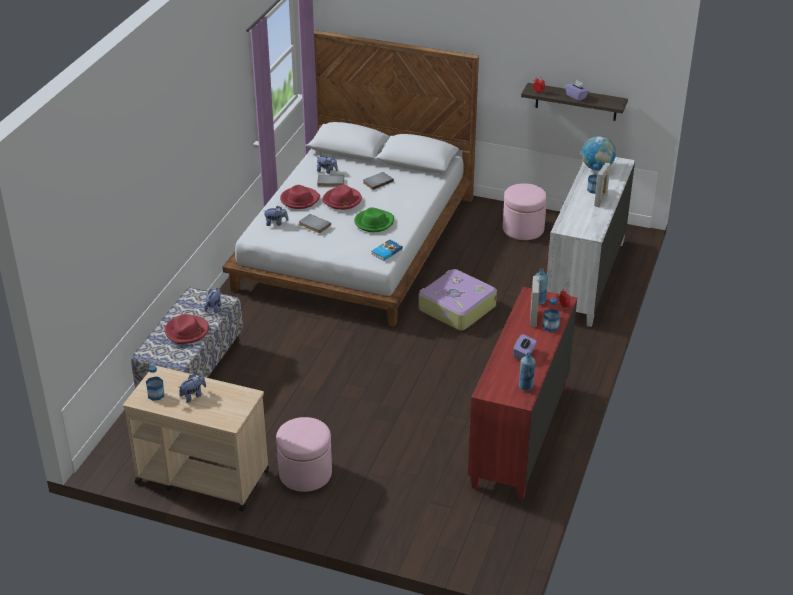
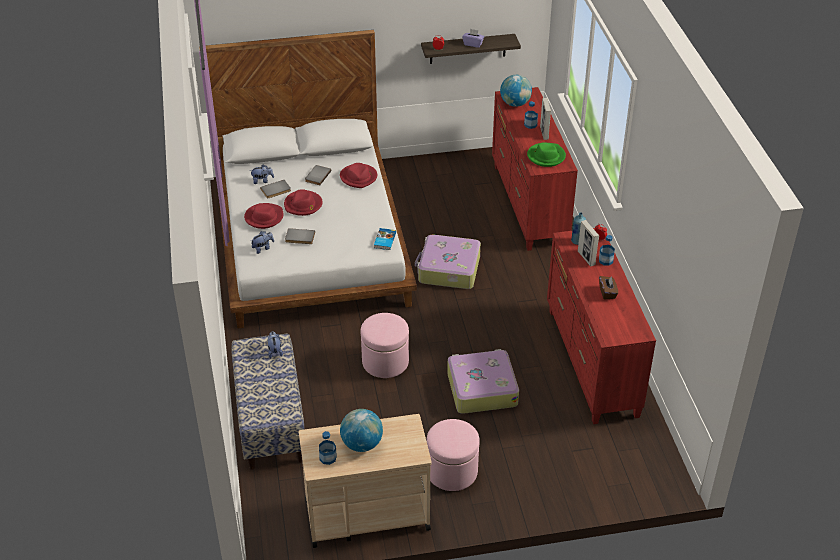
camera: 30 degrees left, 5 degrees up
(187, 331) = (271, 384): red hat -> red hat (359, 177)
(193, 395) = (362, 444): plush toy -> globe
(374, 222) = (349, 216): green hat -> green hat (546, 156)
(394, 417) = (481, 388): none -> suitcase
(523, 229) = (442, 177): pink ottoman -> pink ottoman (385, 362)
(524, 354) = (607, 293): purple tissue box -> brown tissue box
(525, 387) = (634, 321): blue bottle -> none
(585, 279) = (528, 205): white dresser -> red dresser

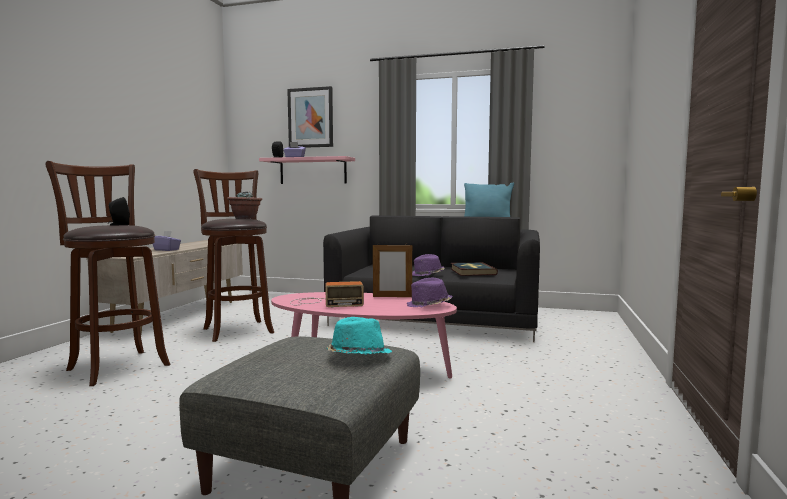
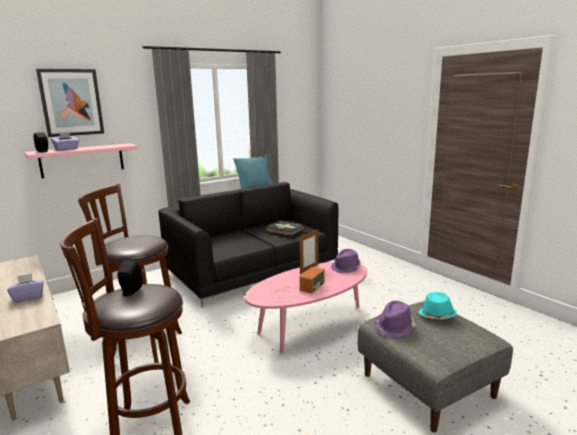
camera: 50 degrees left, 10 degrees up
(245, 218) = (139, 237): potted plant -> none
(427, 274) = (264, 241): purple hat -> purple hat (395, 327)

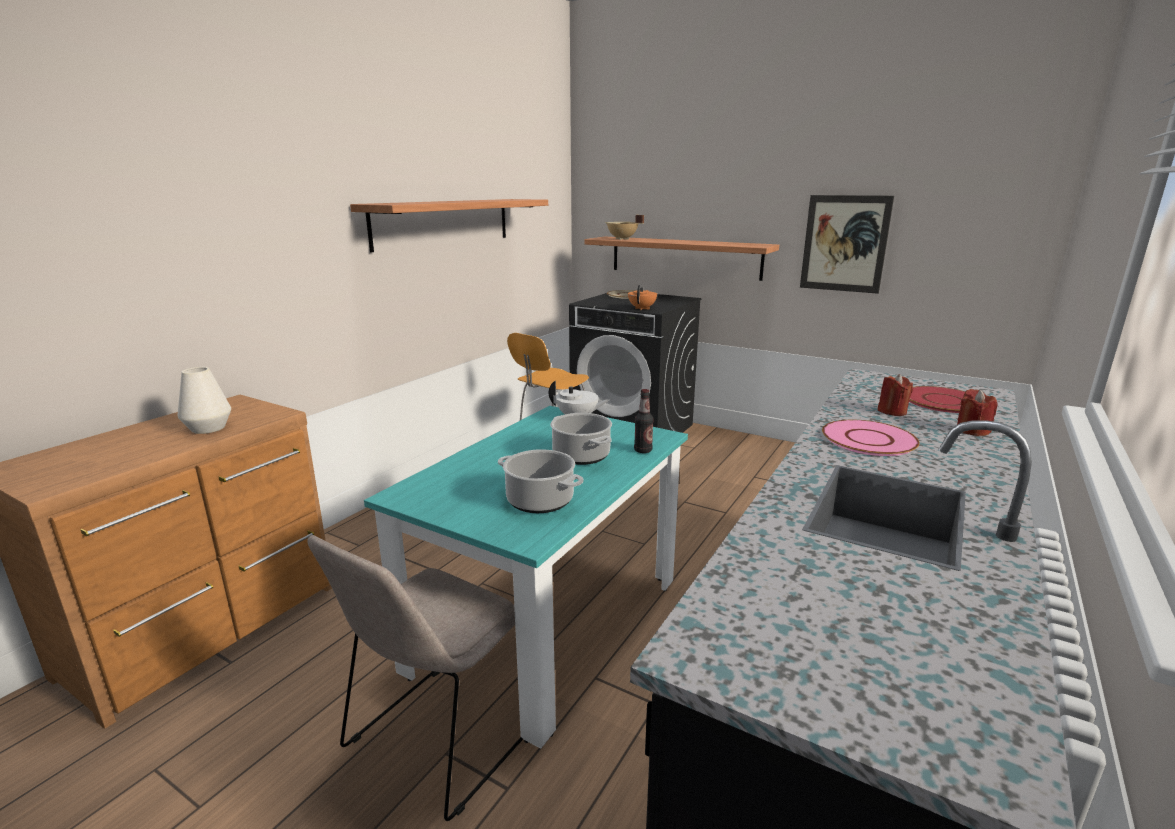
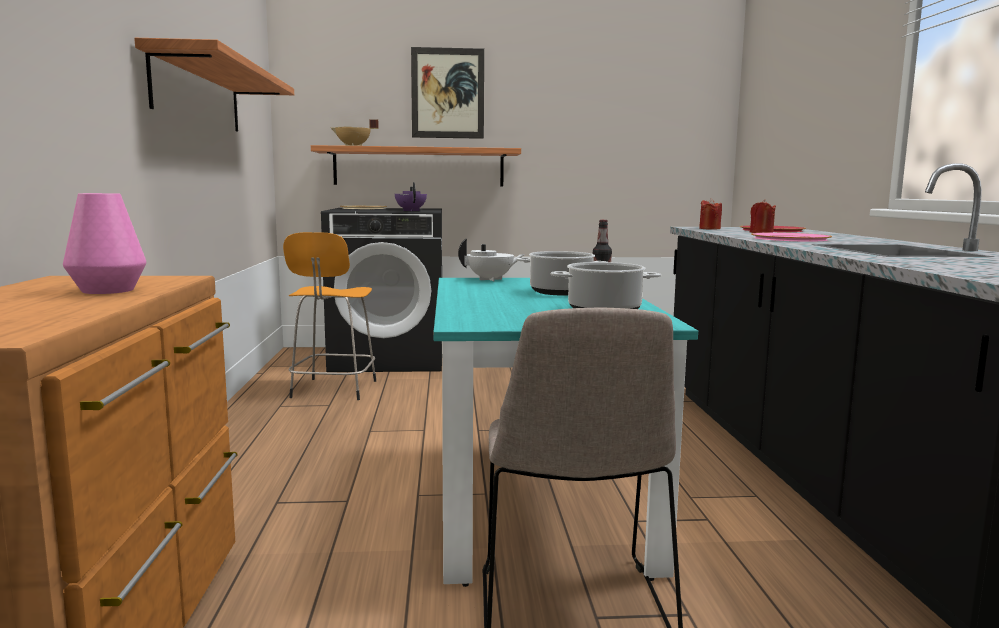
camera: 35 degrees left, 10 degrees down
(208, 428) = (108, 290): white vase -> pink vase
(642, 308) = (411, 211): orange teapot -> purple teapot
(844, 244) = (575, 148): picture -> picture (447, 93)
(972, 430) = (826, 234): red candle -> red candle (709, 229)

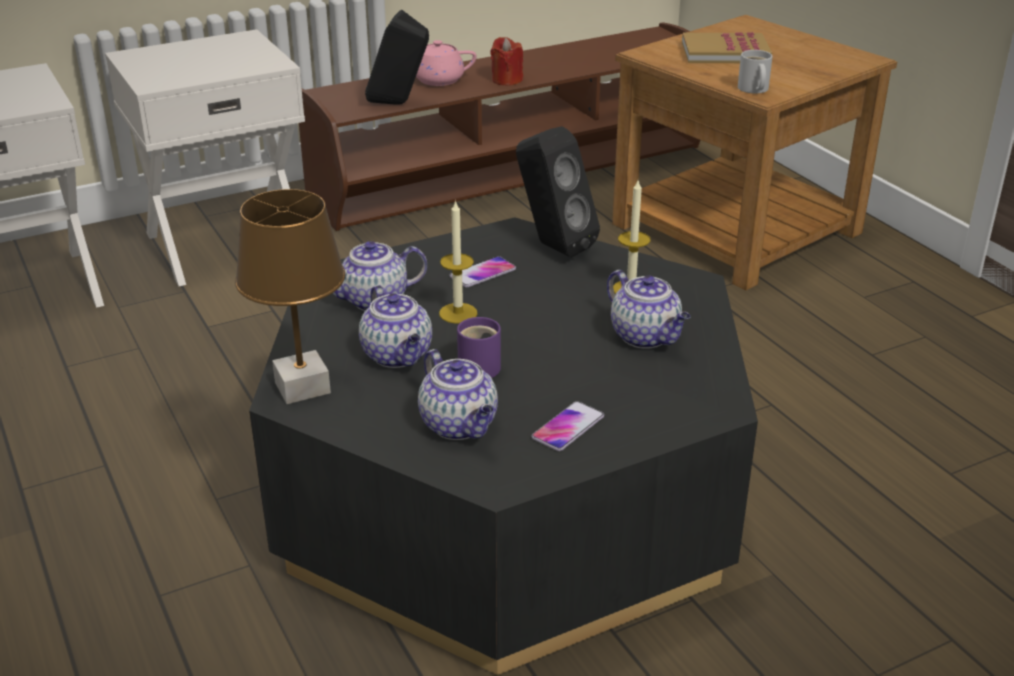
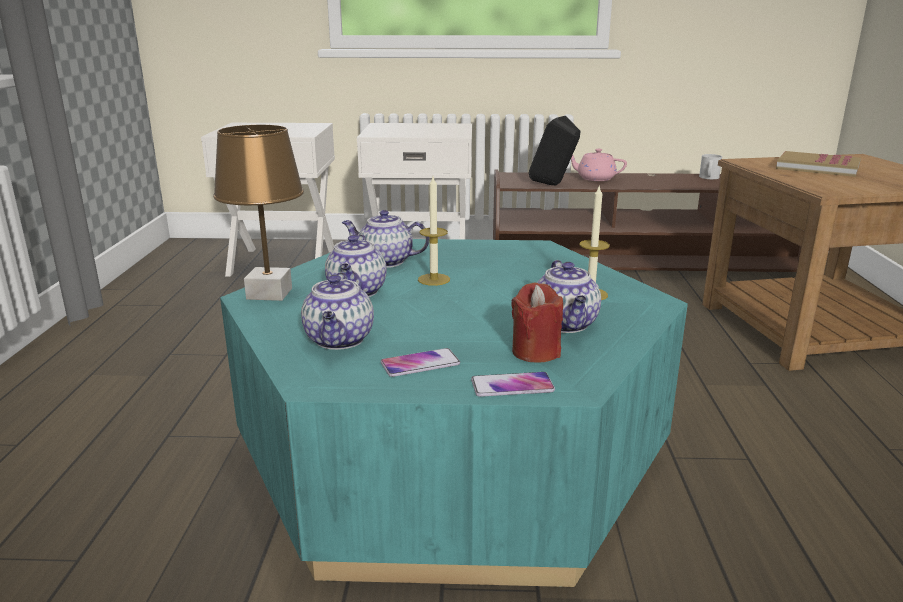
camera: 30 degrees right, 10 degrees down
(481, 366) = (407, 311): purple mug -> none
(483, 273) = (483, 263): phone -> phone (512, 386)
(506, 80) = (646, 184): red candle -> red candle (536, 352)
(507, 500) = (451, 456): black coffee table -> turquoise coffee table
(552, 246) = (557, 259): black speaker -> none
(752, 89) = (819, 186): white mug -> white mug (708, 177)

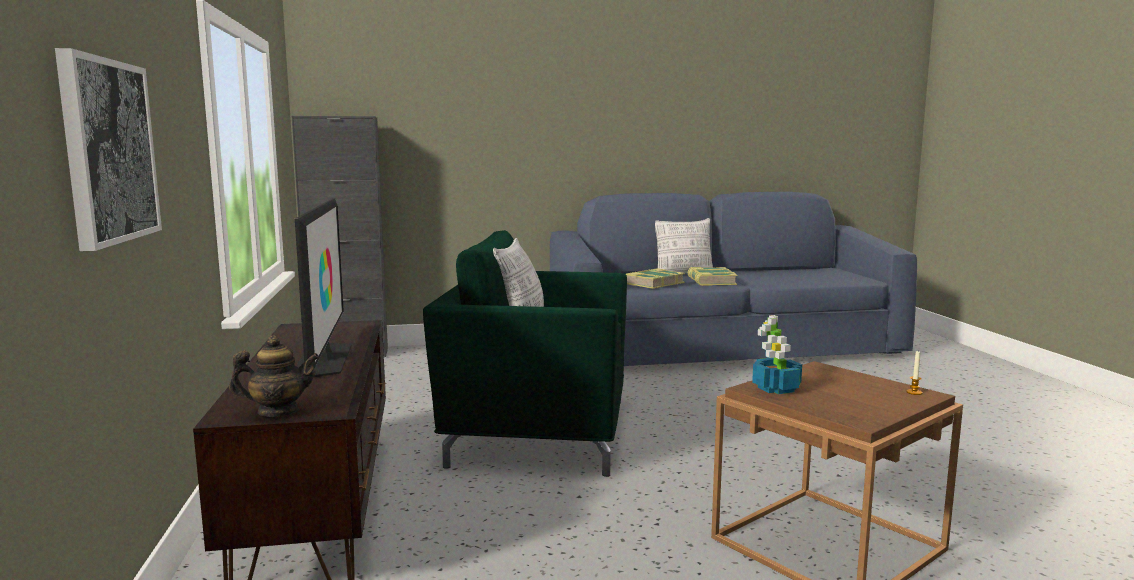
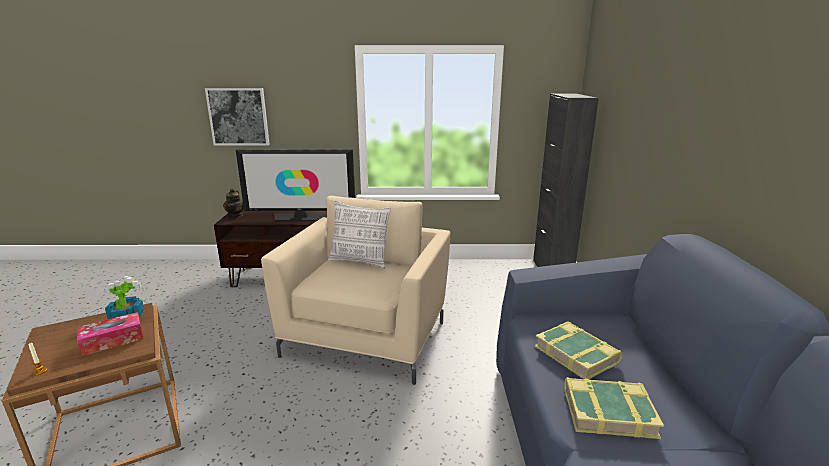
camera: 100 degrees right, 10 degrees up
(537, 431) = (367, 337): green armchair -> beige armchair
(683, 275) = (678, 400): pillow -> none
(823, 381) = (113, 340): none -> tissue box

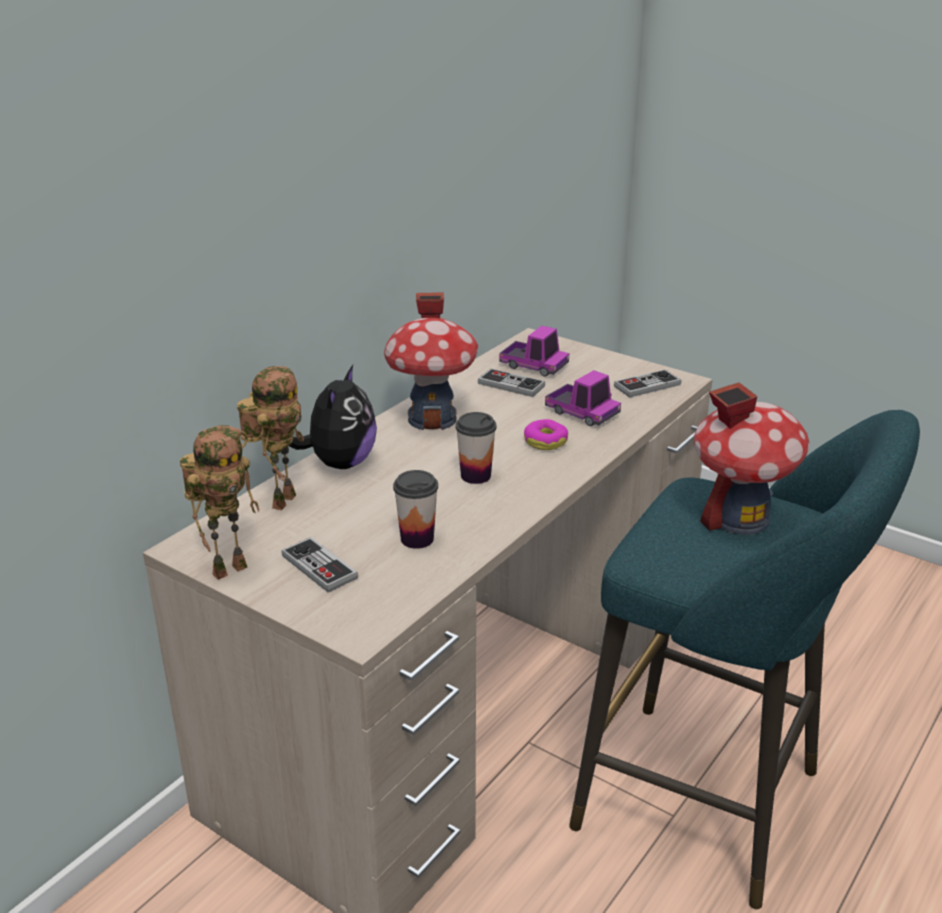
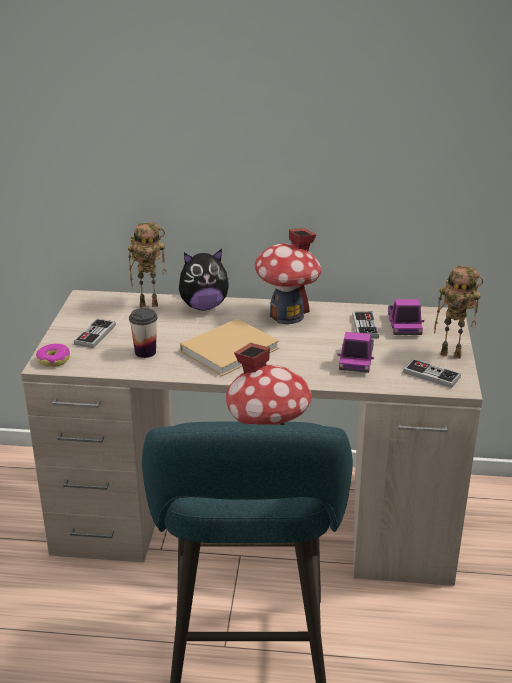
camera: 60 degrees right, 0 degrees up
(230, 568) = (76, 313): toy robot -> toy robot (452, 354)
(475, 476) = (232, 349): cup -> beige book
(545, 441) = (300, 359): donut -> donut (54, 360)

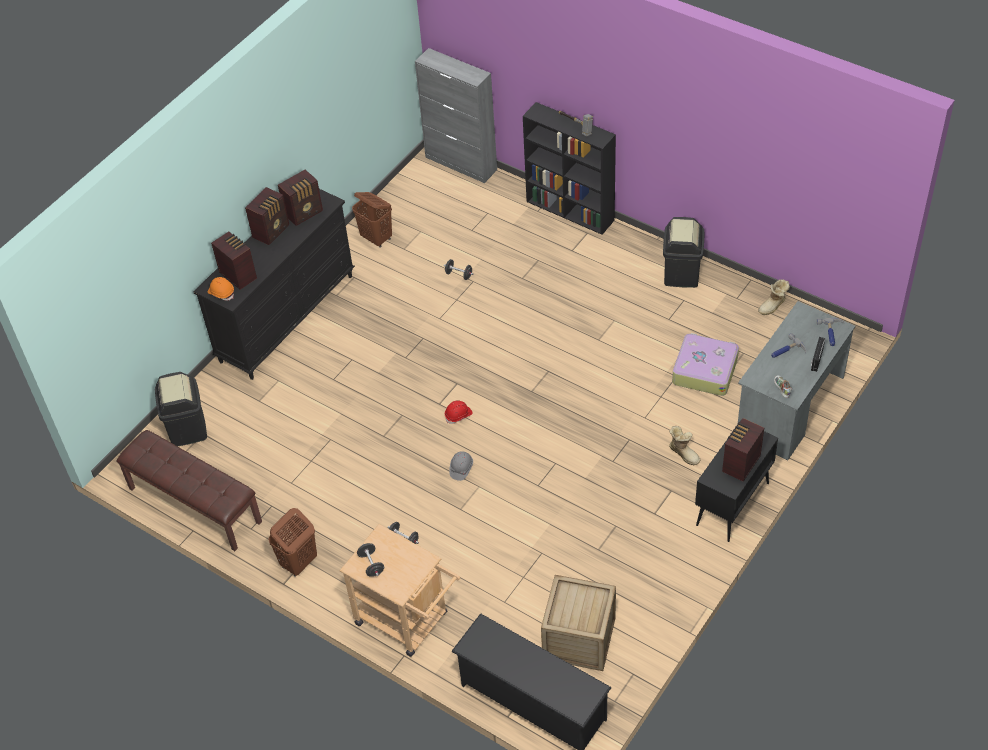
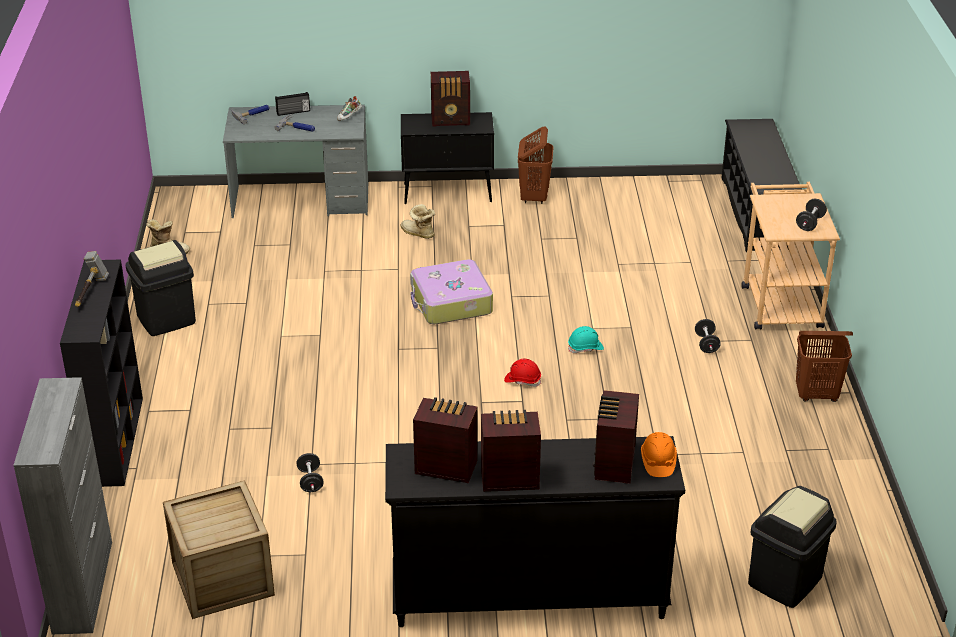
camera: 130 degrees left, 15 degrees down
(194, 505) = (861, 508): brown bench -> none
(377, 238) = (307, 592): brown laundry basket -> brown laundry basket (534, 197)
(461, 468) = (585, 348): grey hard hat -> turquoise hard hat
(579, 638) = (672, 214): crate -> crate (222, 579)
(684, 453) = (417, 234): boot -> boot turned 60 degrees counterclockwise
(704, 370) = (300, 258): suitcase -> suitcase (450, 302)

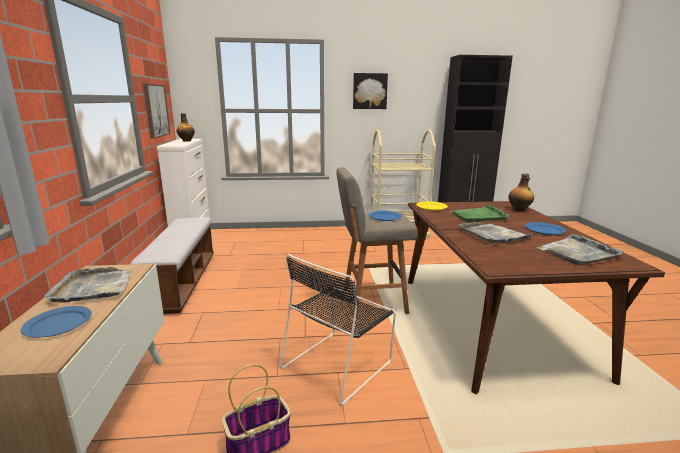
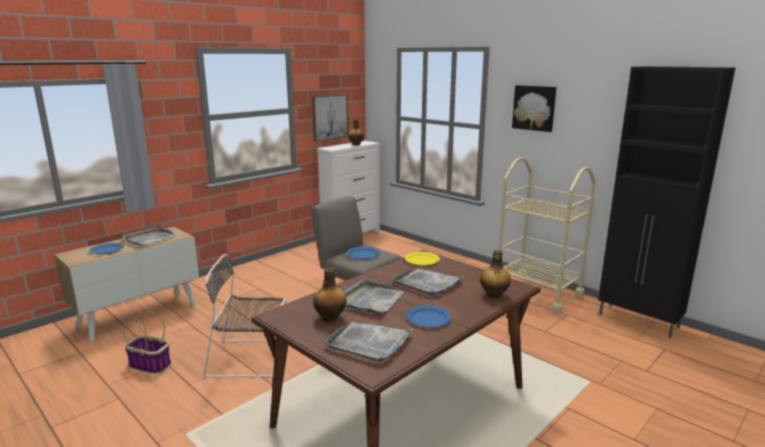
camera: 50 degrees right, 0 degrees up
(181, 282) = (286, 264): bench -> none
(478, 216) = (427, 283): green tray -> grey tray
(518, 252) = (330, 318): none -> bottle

▶ _THE PROBLEM_
The line with "camera: 100 degrees right, 10 degrees up" marks the end: restate word for word every line from the top of the data through that one, omitting pictures.

▶ _WRITTEN RESPONSE_
camera: 30 degrees left, 5 degrees up
(187, 331) = (271, 384): red hat -> red hat (359, 177)
(193, 395) = (362, 444): plush toy -> globe
(374, 222) = (349, 216): green hat -> green hat (546, 156)
(394, 417) = (481, 388): none -> suitcase
(523, 229) = (442, 177): pink ottoman -> pink ottoman (385, 362)
(524, 354) = (607, 293): purple tissue box -> brown tissue box
(525, 387) = (634, 321): blue bottle -> none
(585, 279) = (528, 205): white dresser -> red dresser

camera: 50 degrees left, 10 degrees up
(245, 218) = (139, 237): potted plant -> none
(427, 274) = (264, 241): purple hat -> purple hat (395, 327)

camera: 35 degrees left, 10 degrees down
(208, 428) = (108, 290): white vase -> pink vase
(642, 308) = (411, 211): orange teapot -> purple teapot
(844, 244) = (575, 148): picture -> picture (447, 93)
(972, 430) = (826, 234): red candle -> red candle (709, 229)

camera: 30 degrees right, 10 degrees down
(481, 366) = (407, 311): purple mug -> none
(483, 273) = (483, 263): phone -> phone (512, 386)
(506, 80) = (646, 184): red candle -> red candle (536, 352)
(507, 500) = (451, 456): black coffee table -> turquoise coffee table
(552, 246) = (557, 259): black speaker -> none
(752, 89) = (819, 186): white mug -> white mug (708, 177)

camera: 100 degrees right, 10 degrees up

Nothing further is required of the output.